Diego R. grew up in Venezuela as the only child of an alcoholic Colombian father whose explosive rage and eventual abandonment when Diego was five left deep marks. Told to be "the man of the house" at five years old, Diego developed coping mechanisms rooted in fear, low self-esteem, and eventually his own reactive anger. Bullied through childhood, he gravitated toward underdogs and tough kids who protected him, while martial arts and physical training gave him a way to fight back.
Alcohol entered the picture around age 15-16, when a drunken car accident during a World Cup celebration left him bloody and unconscious. By 19-20 he was deliberately training himself to drink "properly" so he could use alcohol as liquid courage with women. His career as a rotational mechanical engineer in the oil industry created the perfect storm: weeks of enforced sobriety on offshore rigs followed by month-long benders spanning Miami nightclubs, Southeast Asia, and Europe. His hiring manager was a heavy drinker, his entire team of ten were full-blown alcoholics, and the industry culture normalized it completely. Ironically, one of Diego's duties was monitoring coworkers for alcohol and drug use.
Diego first found AA in Bogota, Colombia but stayed less than a year before relapsing after a colleague pressured him into "just two glasses of wine." That seven-month relapse from September 2017 to April 2018 proved to be the wake-up call he needed. Walking into a Houston meeting feeling suicidal, a man approached him afterward and declared himself Diego's sponsor on the spot. With hardcore sponsorship and daily meetings, Diego worked the steps over two years while maintaining his rotational work schedule.

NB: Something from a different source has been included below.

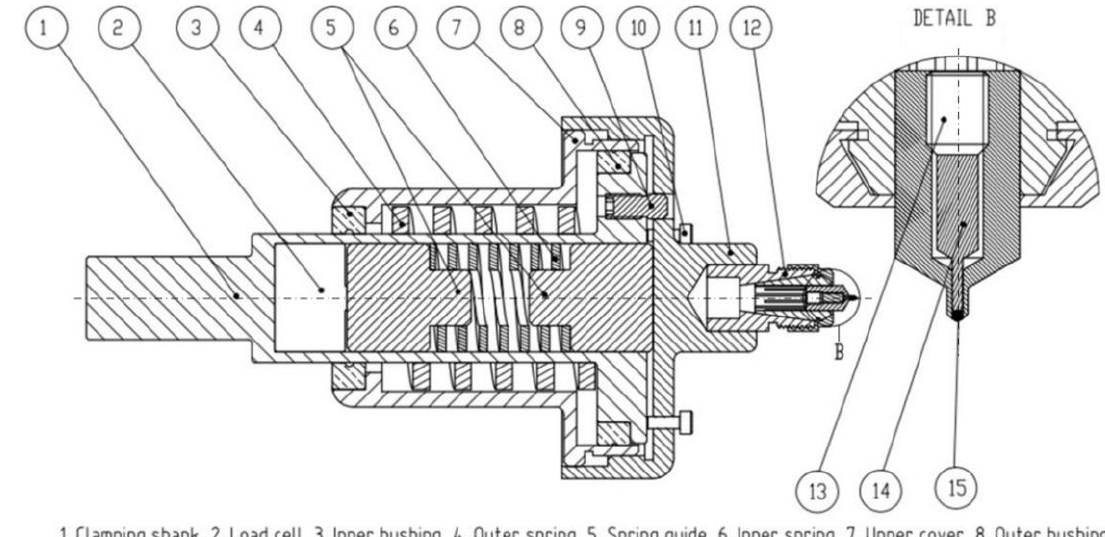
Figure 9. Design of the load cell-embedded small ball-burnishing tool.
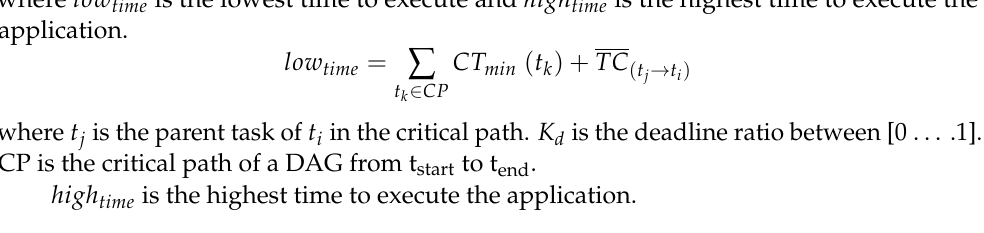
Algorithm 1 POTC Planning Algorithm. Require: W = G (T,E)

The pandemic tested his sobriety severely: stranded in Dubai paying his own expenses for four and a half months, enduring 14-day military-surveilled hotel quarantines, and working 56-day offshore hitches without access to meetings. He then went eighteen months without income for the first time in his life. Through it all, the spiritual foundation built through steps 3 through 11 held him together. He used the downtime to lead meetings for small groups in Colombia via phone. Five years sober, Diego now works his dream assignment and sponsors his first sponsee, living proof that the program works even when meetings are physically impossible to attend.